Sidebar: Pro-Style Screening
In the NBA, where the health of a team depends on the health of its players, heart screens are done as a matter of course every year. But that doesn’t mean there’s no room for improvement, or that such a schedule is right for everyone.
Every NBA draft prospect gets an echocardiogram, a resting EKG, and a stress EKG—performed while exercising, typically on a treadmill—as part of a physical exam at the pre-draft camp held each summer, says Fred Tedeschi, ATC, Head Athletic Trainer for the Chicago Bulls and president of the National Basketball Athletic Trainers Association (NBATA). From there, however, screenings vary from team to team.
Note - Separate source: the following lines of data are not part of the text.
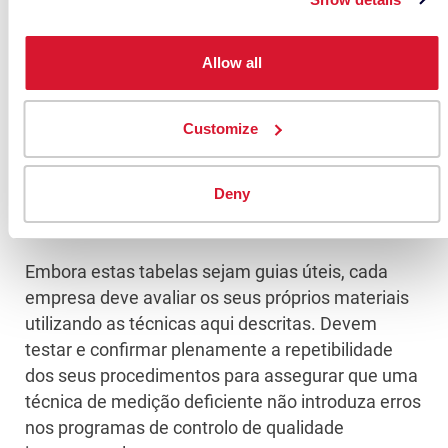
Allow all
Customize
Deny
Embora estas tabelas sejam guias úteis, cada
empresa deve avaliar os seus próprios materiais
utilizando as técnicas aqui descritas. Devem
testar e confirmar plenamente a repetibilidade
dos seus procedimentos para assegurar que uma
técnica de medição deficiente não introduza erros
nos programas de controlo de qualidade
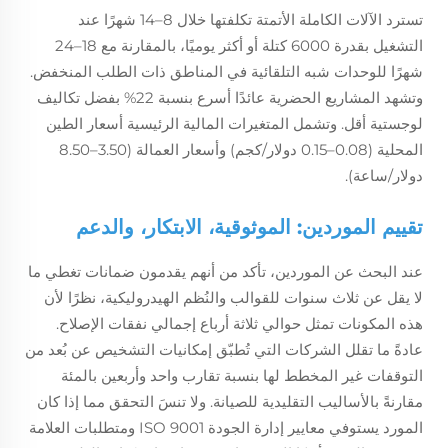
تسترد الآلات الكاملة الأتمتة تكلفتها خلال 8–14 شهرًا عند
التشغيل بقدرة 6000 كتلة أو أكثر يوميًا، بالمقارنة مع 18–24
شهرًا للوحدات شبه التلقائية في المناطق ذات الطلب المنخفض.
وتشهد المشاريع الحضرية عائدًا أسرع بنسبة 22% بفضل تكاليف
لوجستية أقل. وتشمل المتغيرات المالية الرئيسية أسعار الطين
المحلية (0.08–0.15 دولار/كجم) وأسعار العمالة (3.50–8.50
دولار/ساعة).
تقييم الموردين: الموثوقية، الابتكار، والدعم
عند البحث عن الموردين، تأكد من أنهم يقدمون ضمانات تغطي ما
لا يقل عن ثلاث سنوات للقوالب والنُظم الهيدروليكية، نظرًا لأن
هذه المكونات تمثل حوالي ثلاثة أرباع إجمالي نفقات الإصلاح.
عادةً ما تقلل الشركات التي تُطبّق إمكانيات التشخيص عن بُعد من
التوقفات غير المخطط لها بنسبة تقارب واحد وأربعين بالمئة
مقارنةً بالأساليب التقليدية للصيانة. ولا تنسَ التحقق مما إذا كان
المورد يستوفي معايير إدارة الجودة ISO 9001 ومتطلبات العلامة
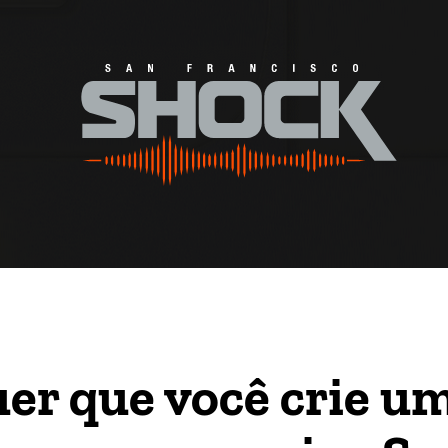
er que você crie u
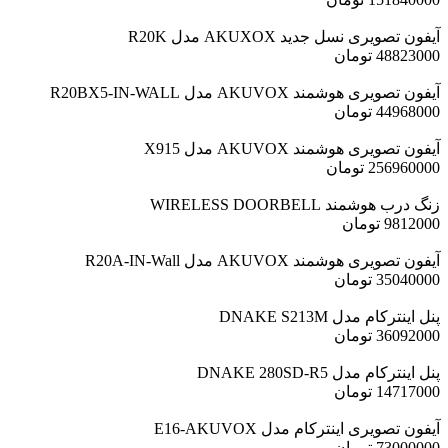
آیفون تصویری نسل جدید AKUXOX مدل R20K
48823000
تومان
آیفون تصویری هوشمند AKUVOX مدل R20BX5-IN-WALL
44968000
تومان
آیفون تصویری هوشمند AKUVOX مدل X915
256960000
تومان
زنگ درب هوشمند WIRELESS DOORBELL
9812000
تومان
آیفون تصویری هوشمند AKUVOX مدل R20A-IN-Wall
35040000
تومان
پنل اینترکام مدل DNAKE S213M
36092000
تومان
پنل اینترکام مدل DNAKE 280SD-R5
14717000
تومان
آیفون تصویری اینترکام مدل E16-AKUVOX
73000000
تومان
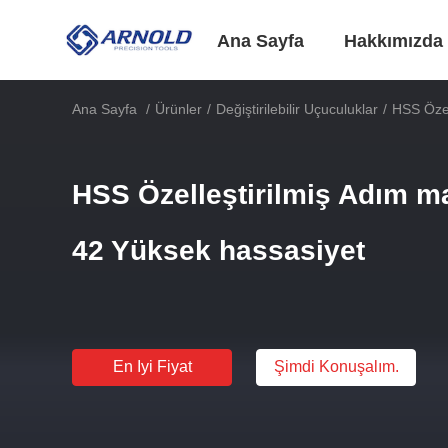
Ana Sayfa
Hakkımızda
Ana Sayfa
/
Ürünler
/
Değiştirilebilir Uçuculuklar
/
HSS Özel
HSS Özelleştirilmiş Adım ma
42 Yüksek hassasiyet
En Iyi Fiyat
Şimdi Konuşalım.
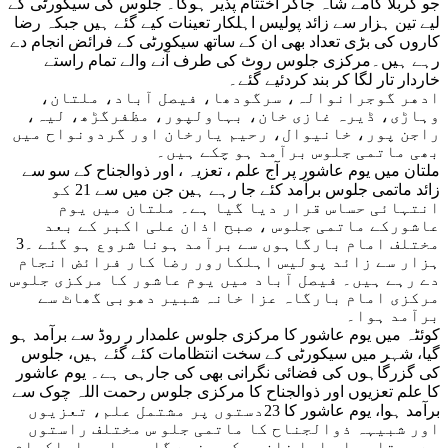
جو کربلا گامے شاہ جاکر اختتام پذیر ہوگا۔ جلوس کی سیکورٹی کے
لیے تین ہزار سے زائد پولیس اہلکار تعینات کیے گئے ہیں جبکہ رضا
کاروں کی بڑی تعداد بھی ان کے ساتھ سیکورٹی کے فرائض انجام دے
رہے ہیں۔مرکزی جلوس روٹ کی طرف آنے والے تمام راستے
خاردار تار لگا کر بند کردئیے گئے۔
ادهر گوجرانوالہ، سرگودھا، فیصل آباد، ملتان،
وہاڑی، ڈیرہ غازی خان، بہاولپور، مظفرگڑھ، لیہ،
راجن پور، خانیوال، رحیم یارخان اور گردونواح میں
بھی ماتمی جلوس برآمد ہو چکے ہیں۔
ملتان میں یوم عاشور پر آج علم ، تعزیہ ، اور ذوالجناح کے سو سے
زائد ماتمی جلوس برآمد کئے جا رہے ہین جن میں سے 21 کو
انتہائی حساس قرار دیا گیا ہے۔ ملتان میں یوم
عاشورکے ماتمی جلوس ، صبح اذان علی اکبر کے بعد
مختلف امام بارگاہوں سے برآمد ہونا شروع ہو گئے ۔3
ہزار سے زائد پولیس اہلکارور رضا کار فرائض انجام
دے رہے ہیں۔ فیصل آباد میں یوم عاشور کا مرکزی جلوس
مرکزی امام بارگاہ عزا خانہ شبیر دھوبی گھاٹ سے
برآمد ہوا۔
کوئٹہ میں یوم عاشور کا مرکزی جلوس علمدار ر روڈ سے برآمد ہو
گیا، شہر میں سیکورٹی کے سخت انتظامات کئے گئے ہیں، جلوس
کی گزرگاہوں کی فضائی نگرانی بھی کی جارہی ہے۔ یوم عاشور
کا علم تعزیوں اور ذوالجناح کا مرکزی جلوس رحمت اللہ چوک سے
برآمد ہوا، یوم عاشور کا 23دستوں پر مشتمل علم، تعزیوں
اور شبیہہ ذوالجناح کا ماتمی جلو س مختلف راستوں
سے ہوتا ہوا باچا خان چوک پہنچے گا، جہاں علماکرام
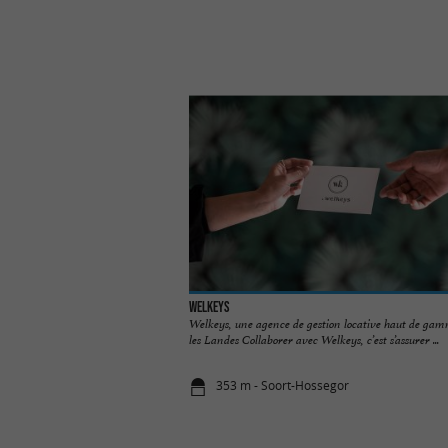
Welkeys
Welkeys, une agence de gestion locative haut de ga
les Landes Collaborer avec Welkeys, c’est s’assurer ...
353 m - Soort-Hossegor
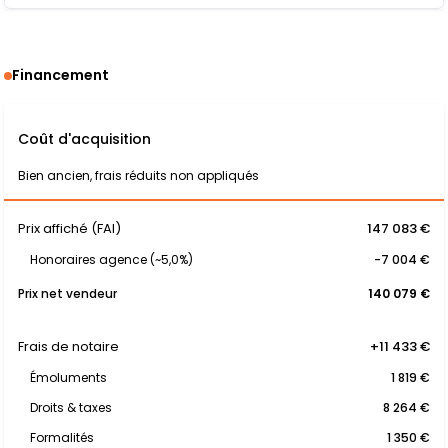
Financement
Coût d'acquisition
Bien ancien, frais réduits non appliqués
Prix affiché (FAI)
147 083 €
Honoraires agence (~5,0%)
-7 004 €
Prix net vendeur
140 079 €
Frais de notaire
+11 433 €
Émoluments
1 819 €
Droits & taxes
8 264 €
Formalités
1 350 €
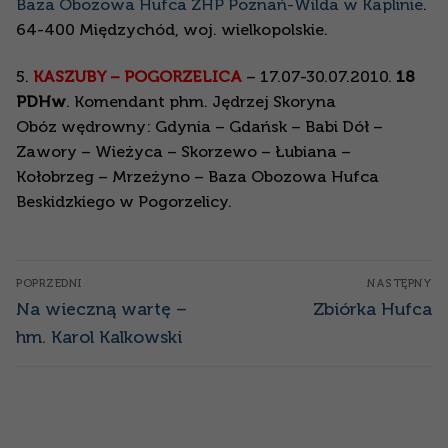
Baza Obozowa Hufca ZHP Poznań-Wilda w Kaplinie
.
64-400 Międzychód, woj. wielkopolskie.
5.
KASZUBY – POGORZELICA
– 17.07-30.07.2010.
18
PDHw
. Komendant phm. Jędrzej Skoryna
Obóz wędrowny: Gdynia – Gdańsk – Babi Dół –
Zawory – Wieżyca – Skorzewo – Łubiana –
Kołobrzeg – Mrzeżyno – Baza Obozowa Hufca
Beskidzkiego w Pogorzelicy.
Nawigacja
POPRZEDNI
NASTĘPNY
wpisu
Poprzedni
Następny
Na wieczną wartę –
Zbiórka Hufca
wpis:
wpis:
hm. Karol Kalkowski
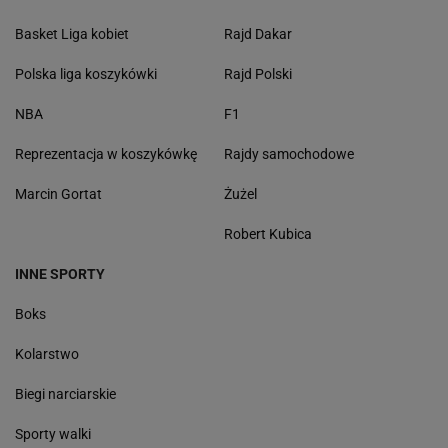
Basket Liga kobiet
Rajd Dakar
Polska liga koszykówki
Rajd Polski
NBA
F1
Reprezentacja w koszykówkę
Rajdy samochodowe
Marcin Gortat
Żużel
Robert Kubica
INNE SPORTY
Boks
Kolarstwo
Biegi narciarskie
Sporty walki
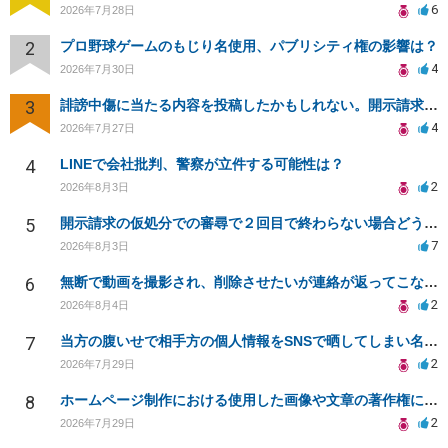
6
2026年7月28日
2
プロ野球ゲームのもじり名使用、パブリシティ権の影響は？
4
2026年7月30日
3
誹謗中傷に当たる内容を投稿したかもしれない。開示請求や民事刑事裁判に発展しうるのか教えて欲しい。
4
2026年7月27日
4
LINEで会社批判、警察が立件する可能性は？
2
2026年8月3日
5
開示請求の仮処分での審尋で２回目で終わらない場合どうしたらいいですか
7
2026年8月3日
6
無断で動画を撮影され、削除させたいが連絡が返ってこない。
2
2026年8月4日
7
当方の腹いせで相手方の個人情報をSNSで晒してしまい名誉毀損させてしまったかもしれない
2
2026年7月29日
8
ホームページ制作における使用した画像や文章の著作権について
2
2026年7月29日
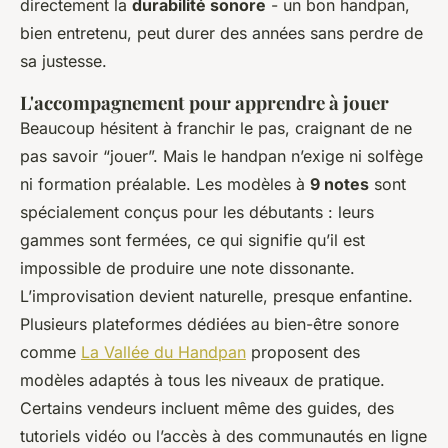
directement la
durabilité sonore
- un bon handpan,
bien entretenu, peut durer des années sans perdre de
sa justesse.
L'accompagnement pour apprendre à jouer
Beaucoup hésitent à franchir le pas, craignant de ne
pas savoir “jouer”. Mais le handpan n’exige ni solfège
ni formation préalable. Les modèles à
9 notes
sont
spécialement conçus pour les débutants : leurs
gammes sont fermées, ce qui signifie qu’il est
impossible de produire une note dissonante.
L’improvisation devient naturelle, presque enfantine.
Plusieurs plateformes dédiées au bien-être sonore
comme
La Vallée du Handpan
proposent des
modèles adaptés à tous les niveaux de pratique.
Certains vendeurs incluent même des guides, des
tutoriels vidéo ou l’accès à des communautés en ligne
The Bulls conduct a resting and a stress EKG as part of each player’s end-of-season exit physical. Abnormalities are followed up with more testing, often including an echocardiogram. But the stress EKG is the key, because it can help spot changes that indicate developing conditions.
“If you play a professional sport, you want to know if there is any change in how your heart works under exercise,” Tedeschi says. “That’s why you look at it annually—to make sure there are no weird heart rhythms that have developed subtly.”
NBA physicians plan to discuss whether the league should set a minimum level of cardiological screening of players, Tedeschi says. That’s partly in light of a recent case involving former Bulls center Eddy Curry, who experienced heart arrhythmia late in the 2004-05 season. Before signing the then-free agent, the Bulls wanted him to submit to a DNA test to see if he may have the gene for a particular heart condition. He refused, and ended up signing with the New York Knicks.
An NBA-style policy isn’t necessarily best for college and high school, adds Tedeschi, who formerly worked at the University of California. “At the college level, money is an issue, and, while it may sound terrible, you want to get the most bang for your buck,” he says. “Because the NBA does screenings, does it mean people should do it at the college level? I think a reasonable person may say no. But I do think the athletic trainer and an athletic director should sit down and make a conscious decision about what is best for their athletes and their program.”